Try it: Rewrite the lines from the first one through the line containing "sua inocência até", inclusive, replacing "Vendita" with "Affitto" and changing nothing else. Return only those lines.

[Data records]

_____

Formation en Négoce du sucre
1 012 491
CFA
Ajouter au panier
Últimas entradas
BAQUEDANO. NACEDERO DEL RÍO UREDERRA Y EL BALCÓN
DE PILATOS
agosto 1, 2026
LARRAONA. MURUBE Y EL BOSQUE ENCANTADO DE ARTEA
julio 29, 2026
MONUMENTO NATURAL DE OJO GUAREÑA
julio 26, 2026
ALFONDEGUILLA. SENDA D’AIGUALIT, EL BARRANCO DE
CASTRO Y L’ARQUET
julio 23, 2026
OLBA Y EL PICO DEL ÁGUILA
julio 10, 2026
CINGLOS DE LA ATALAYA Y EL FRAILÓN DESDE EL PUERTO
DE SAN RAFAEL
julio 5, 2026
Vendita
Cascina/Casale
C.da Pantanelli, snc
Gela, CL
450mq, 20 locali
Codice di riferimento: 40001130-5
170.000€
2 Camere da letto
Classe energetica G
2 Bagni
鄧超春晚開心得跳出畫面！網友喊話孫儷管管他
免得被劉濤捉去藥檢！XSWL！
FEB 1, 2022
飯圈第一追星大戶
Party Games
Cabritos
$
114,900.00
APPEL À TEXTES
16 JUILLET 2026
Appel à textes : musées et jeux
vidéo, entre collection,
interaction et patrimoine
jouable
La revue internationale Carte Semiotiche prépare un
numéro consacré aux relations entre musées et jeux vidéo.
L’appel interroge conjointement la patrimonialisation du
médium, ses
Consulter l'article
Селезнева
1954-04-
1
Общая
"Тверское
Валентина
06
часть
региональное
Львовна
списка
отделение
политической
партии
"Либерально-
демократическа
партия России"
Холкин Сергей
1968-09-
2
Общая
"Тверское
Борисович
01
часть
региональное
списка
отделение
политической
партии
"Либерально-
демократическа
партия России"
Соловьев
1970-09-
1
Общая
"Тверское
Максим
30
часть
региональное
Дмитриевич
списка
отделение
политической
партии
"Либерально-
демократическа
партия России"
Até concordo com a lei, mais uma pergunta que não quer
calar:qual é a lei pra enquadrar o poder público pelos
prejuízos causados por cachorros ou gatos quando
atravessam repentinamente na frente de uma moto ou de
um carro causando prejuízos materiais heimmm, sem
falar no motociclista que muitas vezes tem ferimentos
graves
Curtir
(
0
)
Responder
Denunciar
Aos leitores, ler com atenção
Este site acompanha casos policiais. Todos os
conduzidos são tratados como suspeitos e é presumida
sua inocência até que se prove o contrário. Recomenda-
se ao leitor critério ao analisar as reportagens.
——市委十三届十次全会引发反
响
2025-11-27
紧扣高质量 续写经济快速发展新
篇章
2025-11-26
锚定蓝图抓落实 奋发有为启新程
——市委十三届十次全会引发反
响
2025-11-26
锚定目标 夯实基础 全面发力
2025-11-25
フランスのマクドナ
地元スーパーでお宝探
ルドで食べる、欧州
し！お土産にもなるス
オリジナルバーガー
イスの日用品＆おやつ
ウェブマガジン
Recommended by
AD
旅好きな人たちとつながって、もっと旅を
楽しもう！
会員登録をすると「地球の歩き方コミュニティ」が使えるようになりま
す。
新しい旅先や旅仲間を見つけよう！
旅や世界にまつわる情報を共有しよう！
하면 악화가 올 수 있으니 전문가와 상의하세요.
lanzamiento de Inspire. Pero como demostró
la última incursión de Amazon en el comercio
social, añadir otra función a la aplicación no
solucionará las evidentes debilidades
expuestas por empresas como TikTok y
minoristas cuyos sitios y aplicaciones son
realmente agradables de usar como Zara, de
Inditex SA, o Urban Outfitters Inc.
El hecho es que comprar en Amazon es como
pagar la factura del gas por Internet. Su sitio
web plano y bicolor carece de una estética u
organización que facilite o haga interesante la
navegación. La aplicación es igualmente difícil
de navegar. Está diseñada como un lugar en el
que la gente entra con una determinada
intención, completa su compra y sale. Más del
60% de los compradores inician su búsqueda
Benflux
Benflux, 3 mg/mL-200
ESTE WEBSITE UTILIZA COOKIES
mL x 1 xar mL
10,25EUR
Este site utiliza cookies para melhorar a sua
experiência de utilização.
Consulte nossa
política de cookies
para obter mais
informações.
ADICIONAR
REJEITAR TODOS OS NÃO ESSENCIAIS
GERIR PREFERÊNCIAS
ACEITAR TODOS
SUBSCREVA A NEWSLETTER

_____

Reply to the task:
Formation en Négoce du sucre
1 012 491
CFA
Ajouter au panier
Últimas entradas
BAQUEDANO. NACEDERO DEL RÍO UREDERRA Y EL BALCÓN
DE PILATOS
agosto 1, 2026
LARRAONA. MURUBE Y EL BOSQUE ENCANTADO DE ARTEA
julio 29, 2026
MONUMENTO NATURAL DE OJO GUAREÑA
julio 26, 2026
ALFONDEGUILLA. SENDA D’AIGUALIT, EL BARRANCO DE
CASTRO Y L’ARQUET
julio 23, 2026
OLBA Y EL PICO DEL ÁGUILA
julio 10, 2026
CINGLOS DE LA ATALAYA Y EL FRAILÓN DESDE EL PUERTO
DE SAN RAFAEL
julio 5, 2026
Affitto
Cascina/Casale
C.da Pantanelli, snc
Gela, CL
450mq, 20 locali
Codice di riferimento: 40001130-5
170.000€
2 Camere da letto
Classe energetica G
2 Bagni
鄧超春晚開心得跳出畫面！網友喊話孫儷管管他
免得被劉濤捉去藥檢！XSWL！
FEB 1, 2022
飯圈第一追星大戶
Party Games
Cabritos
$
114,900.00
APPEL À TEXTES
16 JUILLET 2026
Appel à textes : musées et jeux
vidéo, entre collection,
interaction et patrimoine
jouable
La revue internationale Carte Semiotiche prépare un
numéro consacré aux relations entre musées et jeux vidéo.
L’appel interroge conjointement la patrimonialisation du
médium, ses
Consulter l'article
Селезнева
1954-04-
1
Общая
"Тверское
Валентина
06
часть
региональное
Львовна
списка
отделение
политической
партии
"Либерально-
демократическа
партия России"
Холкин Сергей
1968-09-
2
Общая
"Тверское
Борисович
01
часть
региональное
списка
отделение
политической
партии
"Либерально-
демократическа
партия России"
Соловьев
1970-09-
1
Общая
"Тверское
Максим
30
часть
региональное
Дмитриевич
списка
отделение
политической
партии
"Либерально-
демократическа
партия России"
Até concordo com a lei, mais uma pergunta que não quer
calar:qual é a lei pra enquadrar o poder público pelos
prejuízos causados por cachorros ou gatos quando
atravessam repentinamente na frente de uma moto ou de
um carro causando prejuízos materiais heimmm, sem
falar no motociclista que muitas vezes tem ferimentos
graves
Curtir
(
0
)
Responder
Denunciar
Aos leitores, ler com atenção
Este site acompanha casos policiais. Todos os
conduzidos são tratados como suspeitos e é presumida
sua inocência até que se prove o contrário. Recomenda-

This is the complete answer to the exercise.